History quote and Marie Kondo

“… the Fugitive Slave Act handed enslavers octopus powers, allowing their tentacles to extend to the North. The Act criminalized abettors of fugitives, provided northerners incentives to capture them, and denied Blacks a jury trial, opening the door to mass kidnappings. To William Lloyd Garrison, the act was ‘so coldblooded, so inhuman and so atrocious, that Satan himself would blush to claim paternity to it.'”

I received this book for Christmas last year. I suppose I ought to get going on it? I’ll admit to being a little intimidated by the length. The date of the Act’s passage, by the way, was 1850.

We are waiting for snow.

And watching Marie Kondo on Netflix.

I bought her book, “the life-changing magic of tidying up,” several years ago and followed many of her strategies to good effect. But here’s the thing. It was a solo venture. This time K is on board and it’s got a different feel to it, and there are different possibilities (think: tools, basement, and garage). Here are two sets of before and after pix.

13 thoughts on “History quote and Marie Kondo

  1. Nancy

    Everyone is talking about that show. I don’t netflix, but I do need to tidy up. Maybe the before-after pics would be a good trick! But not today.

    Reply
  2. Joanne

    I also got her book and the underwear drawers here are still in tidy little rolls. Not so much the kitchen towels. Perhaps if the drawer space was deeper. There was a Hallmark movie of controlling mom with a little boy–she was rolling her son’s tee shirts. Her visiting mom told her to “loosen up”. I laughed.

    Reply
    1. deemallon Post author

      My junk drawers, with all their inserts, have never gone back to a hectic mess. I ALWAYS know where my shoes are now — what a relief! My fabric stash is a horror, tho, and even tho I repeatedly give big bags of it away, it never feels under control.

      Reply
  3. Liz A

    Love your before and afters … I started cleaning out earlier this month, then lost momentum after five bags of stuff went off to the thrift store.

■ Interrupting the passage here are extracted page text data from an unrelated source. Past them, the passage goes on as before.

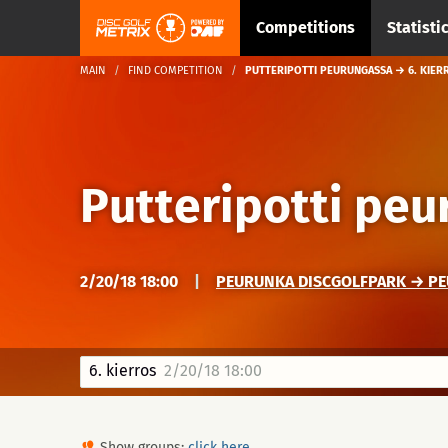
Competitions
Statisti
MAIN
FIND COMPETITION
PUTTERIPOTTI PEURUNGASSA → 6. KIER
Putteripotti pe
2/20/18 18:00
|
PEURUNKA DISCGOLFPARK → PE
6. kierros
2/20/18 18:00
Show groups:
click here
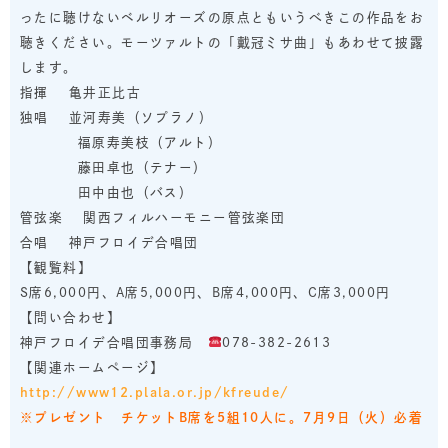
ったに聴けないベルリオーズの原点ともいうべきこの作品をお
聴きください。モーツァルトの「戴冠ミサ曲」もあわせて披露
します。
指揮 亀井正比古
独唱 並河寿美（ソプラノ）
福原寿美枝（アルト）
藤田卓也（テナー）
田中由也（バス）
管弦楽 関西フィルハーモニー管弦楽団
合唱 神戸フロイデ合唱団
【観覧料】
S席6,000円、A席5,000円、B席4,000円、C席3,000円
【問い合わせ】
神戸フロイデ合唱団事務局
078-382-2613
【関連ホームページ】
http://www12.plala.or.jp/kfreude/
※プレゼント チケットB席を5組10人に。7月9日（火）必着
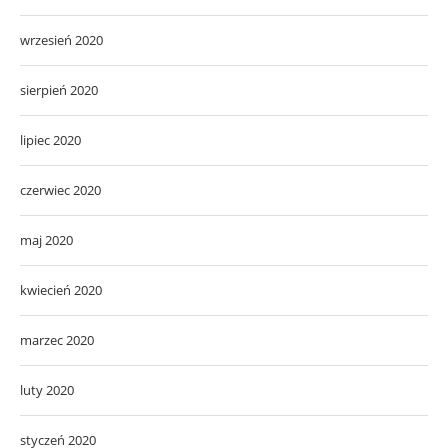
wrzesień 2020
sierpień 2020
lipiec 2020
czerwiec 2020
maj 2020
kwiecień 2020
marzec 2020
luty 2020
styczeń 2020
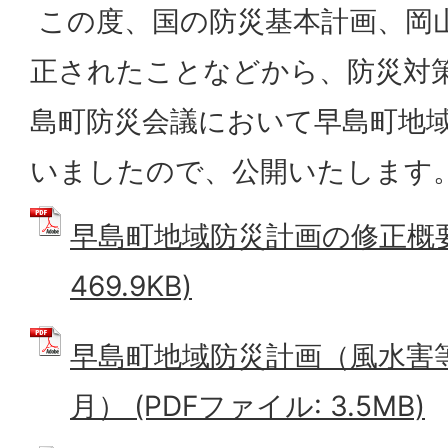
この度、国の防災基本計画、岡
正されたことなどから、防災対
島町防災会議において早島町地
いましたので、公開いたします
早島町地域防災計画の修正概要 
469.9KB)
早島町地域防災計画（風水害
月） (PDFファイル: 3.5MB)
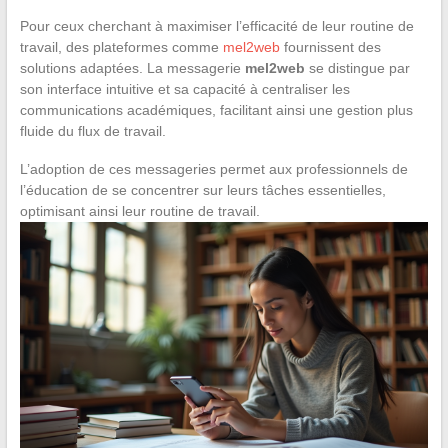
Pour ceux cherchant à maximiser l’efficacité de leur routine de
travail, des plateformes comme
mel2web
fournissent des
solutions adaptées. La messagerie
mel2web
se distingue par
son interface intuitive et sa capacité à centraliser les
communications académiques, facilitant ainsi une gestion plus
fluide du flux de travail.
L’adoption de ces messageries permet aux professionnels de
l’éducation de se concentrer sur leurs tâches essentielles,
optimisant ainsi leur routine de travail.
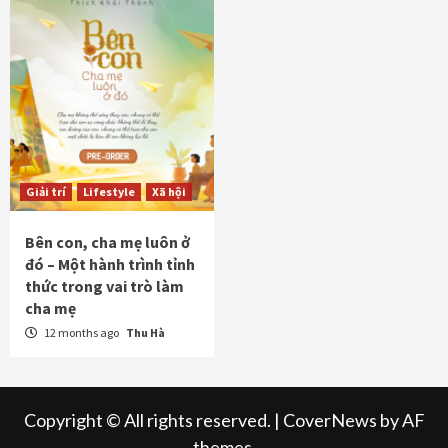
Giải trí
Lifestyle
Xã hội
Bên con, cha mẹ luôn ở
đó – Một hành trình tỉnh
thức trong vai trò làm
cha mẹ
12 months ago
Thu Hà
Copyright © All rights reserved.
|
CoverNews
by AF
themes.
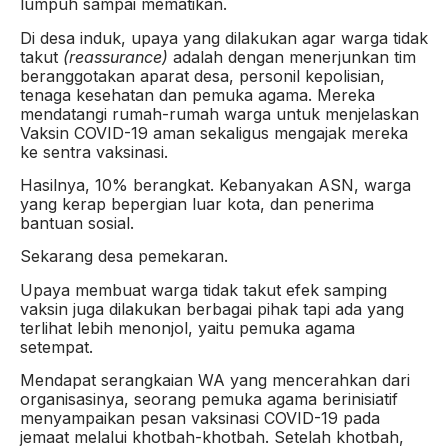
lumpuh sampai mematikan.
Di desa induk, upaya yang dilakukan agar warga tidak
takut
(reassurance)
adalah dengan menerjunkan tim
beranggotakan aparat desa, personil kepolisian,
tenaga kesehatan dan pemuka agama. Mereka
mendatangi rumah-rumah warga untuk menjelaskan
Vaksin COVID-19 aman sekaligus mengajak mereka
ke sentra vaksinasi.
Hasilnya, 10% berangkat. Kebanyakan ASN, warga
yang kerap bepergian luar kota, dan penerima
bantuan sosial.
Sekarang desa pemekaran.
Upaya membuat warga tidak takut efek samping
vaksin juga dilakukan berbagai pihak tapi ada yang
terlihat lebih menonjol, yaitu pemuka agama
setempat.
Mendapat serangkaian WA yang mencerahkan dari
organisasinya, seorang pemuka agama berinisiatif
menyampaikan pesan vaksinasi COVID-19 pada
jemaat melalui khotbah-khotbah. Setelah khotbah,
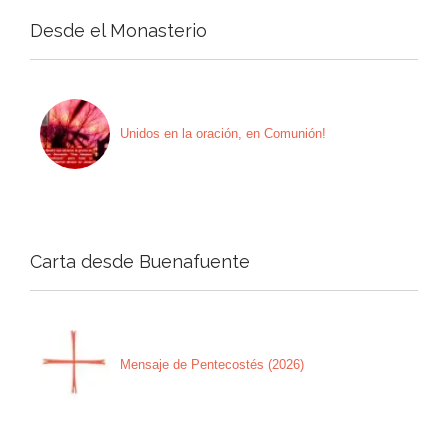
Desde el Monasterio
Unidos en la oración, en Comunión!
Carta desde Buenafuente
Mensaje de Pentecostés (2026)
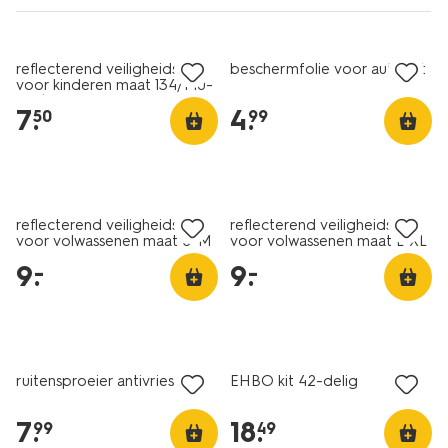
laag geprijsd
reflecterend veiligheidsvest
beschermfolie voor autoruit
voor kinderen maat 134/140-
158/164
7
.
4
.
50
99
laag geprijsd
laag geprijsd
reflecterend veiligheidsvest
reflecterend veiligheidsvest
voor volwassenen maat S-M
voor volwassenen maat L-XL
9
.
9
.
–
–
ruitensproeier antivries 5L
EHBO kit 42-delig
7
.
18
.
99
49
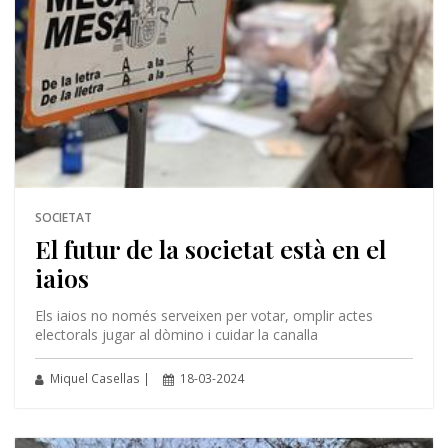
SOCIETAT
El futur de la societat està en el
iaios
Els iaios no només serveixen per votar, omplir actes
electorals jugar al dòmino i cuidar la canalla
Miquel Casellas |
18-03-2024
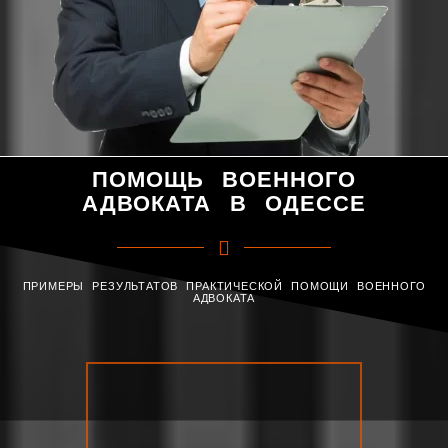
ПОМОЩЬ ВОЕННОГО
АДВОКАТА В ОДЕССЕ
ПРИМЕРЫ РЕЗУЛЬТАТОВ ПРАКТИЧЕСКОЙ ПОМОЩИ ВОЕННОГО
АДВОКАТА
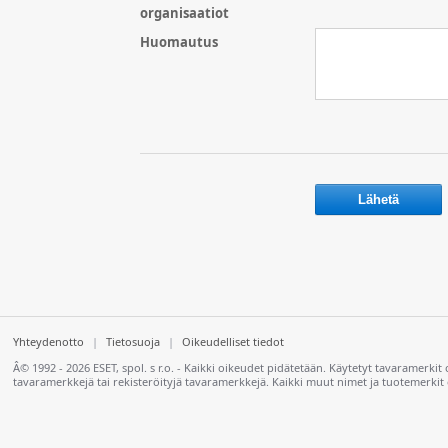
organisaatiot
Huomautus
Yhteydenotto
|
Tietosuoja
|
Oikeudelliset tiedot
Â© 1992 - 2026 ESET, spol. s r.o. - Kaikki oikeudet pidätetään. Käytetyt tavaramerkit 
tavaramerkkejä tai rekisteröityjä tavaramerkkejä. Kaikki muut nimet ja tuotemerkit 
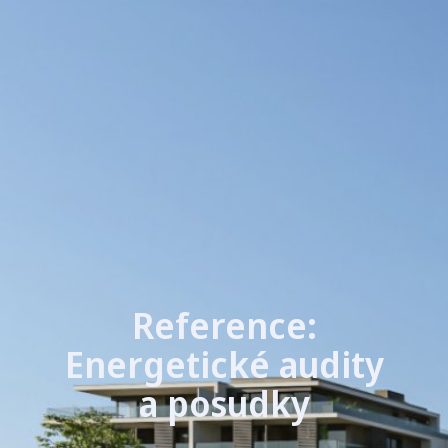
Reference:
Energetické audity
a posudky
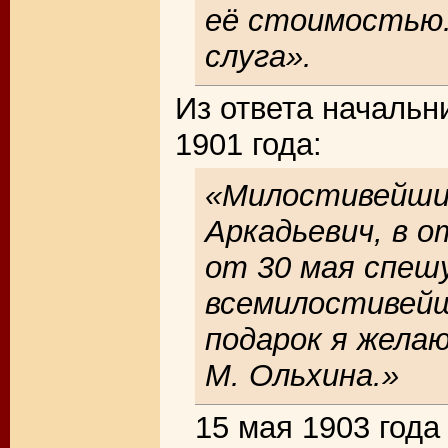
её стоимостью.
слуга».
Из ответа начальн
1901 года:
«Милостивейший
Аркадьевич, в 
от 30 мая спеш
всемилостивейш
подарок я жела
М. Ольхина.»
15 мая 1903 года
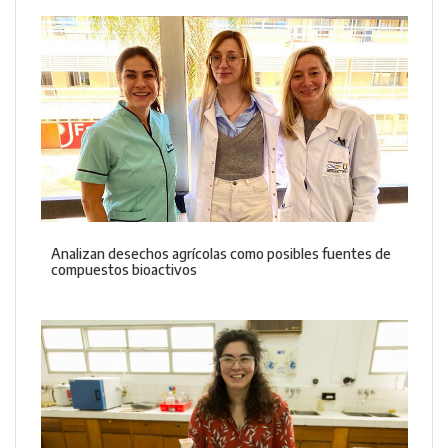
Analizan desechos agrícolas como posibles fuentes de
compuestos bioactivos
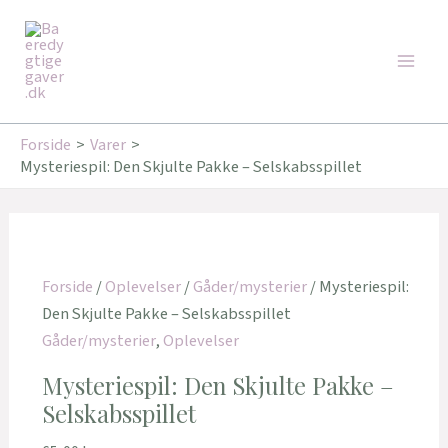
Gå
Main
til
Men
indholdet
Forside
Varer
Mysteriespil: Den Skjulte Pakke – Selskabsspillet
Forside
/
Oplevelser
/
Gåder/mysterier
/ Mysteriespil:
Den Skjulte Pakke – Selskabsspillet
Gåder/mysterier
,
Oplevelser
Mysteriespil: Den Skjulte Pakke –
Selskabsspillet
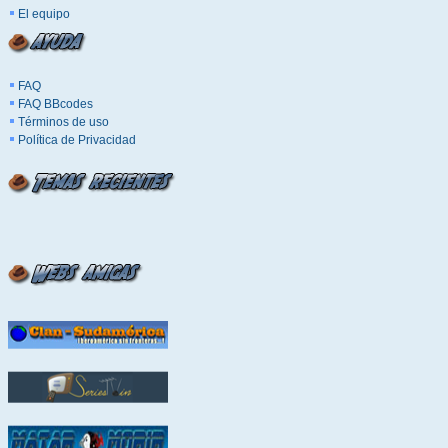
El equipo
FAQ
FAQ BBcodes
Términos de uso
Política de Privacidad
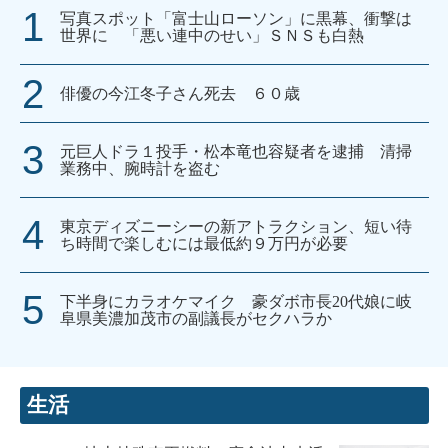
写真スポット「富士山ローソン」に黒幕、衝撃は
世界に 「悪い連中のせい」ＳＮＳも白熱
俳優の今江冬子さん死去 ６０歳
元巨人ドラ１投手・松本竜也容疑者を逮捕 清掃
業務中、腕時計を盗む
東京ディズニーシーの新アトラクション、短い待
ち時間で楽しむには最低約９万円が必要
下半身にカラオケマイク 豪ダボ市長20代娘に岐
阜県美濃加茂市の副議長がセクハラか
生活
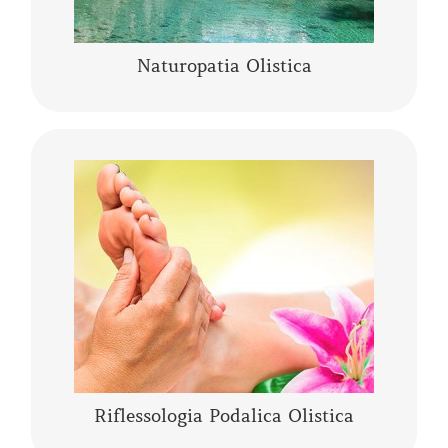
Naturopatia Olistica
La riflessologia podalica olistica è uno
strumento sia di analisi che di trattamento. I
piedi pur essendo una piccola parte del corpo
umano, rappresentano l’individuo nella sua
……
CONTINUA A LEGGERE
Riflessologia Podalica Olistica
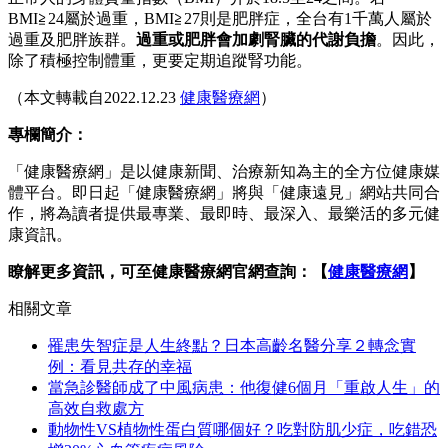
BMI≧24屬於過重，BMI≧27則是肥胖症，全台有1千萬人屬於
過重及肥胖族群。
過重或肥胖會加劇腎臟的代謝負擔
。因此，
除了積極控制體重，更要定期追蹤腎功能。
（本文轉載自2022.12.23
健康醫療網
）
專欄簡介：
「健康醫療網」是以健康新聞、治療新知為主的全方位健康媒
體平台。即日起「健康醫療網」將與「健康遠見」網站共同合
作，將為讀者提供最專業、最即時、最深入、最樂活的多元健
康資訊。
瞭解更多資訊，可至健康醫療網官網查詢：【
健康醫療網
】
相關文章
罹患失智症是人生終點？日本高齡名醫分享２轉念實
例：看見共存的幸福
當急診醫師成了中風病患：他復健6個月「重啟人生」的
高效自救處方
動物性VS植物性蛋白質哪個好？吃對防肌少症，吃錯恐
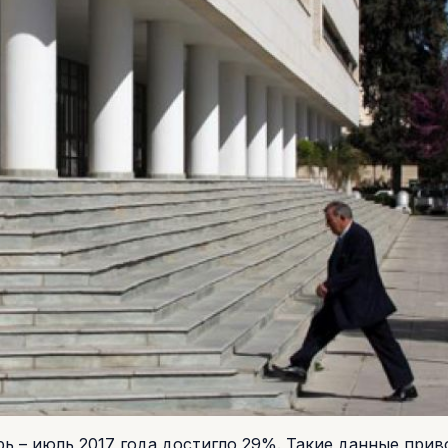
ь – июль 2017 года достигло 29%. Такие данные прив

    And while I’ve never done the “pile all your ________ in the middle of the floor” thing, I am a fan of the folding method for knitted clothing (t-shirts, sweaters, etc). It even works for cloth storage … although I’m terrible at keeping up with it

    Reply
    1. deemallon Post author

      I never did the big pile step, either. It seems to be key that I be able to walk away from my efforts at any moment. Otherwise I might never start them. These declutterings are meant to be cyclic— maybe five bags is enough for now?

      Reply
    1. deemallon Post author

      Oh god — sports equipment. For us, that’s the garage. I know part of why it’s hard to get rid of lacrosse equipment: because it cost so damned much!

      Reply
  4. Joanne

    There was another blog with a “get rid of ten things” sort of daily practice. The number of things is arbitrary. Could just be one thing. I used that theme to clean out the misc. drawer in the kitchen and the put my spices laying flat in the drawer–in ABC order. Lord, that was wonderful.

    Reply
    1. deemallon Post author

      With “ten things” echoing in my head, I tackled a medicine cabinet, not all that rationally, I’m afraid — chucking some sun screen with dates of 2013, keeping others with dates two years earlier. But out went several things and the cabinet breathed a sigh of relief.

      Reply
    2. deemallon Post author

      Ps. I alphabetized my spices years ago (after initially kind of sneering at the idea). What a nice difference, as you know.

      Reply
  5. nanacathy2

    It is so good to have a clear out. We have done two big cupboards this year and I get such a thrill every time I open the doors and see how tidy they look. I never knew neat shelves could make me feel happy.
    I read The History of Mary Prince this year, it made me feel quite humble.

    Reply
    1. deemallon Post author

      I haven’t read that slave narrative. I’m adding it to my list. Just read historic fiction about a fugitive slave — “Washington Black”. It was truly a good read.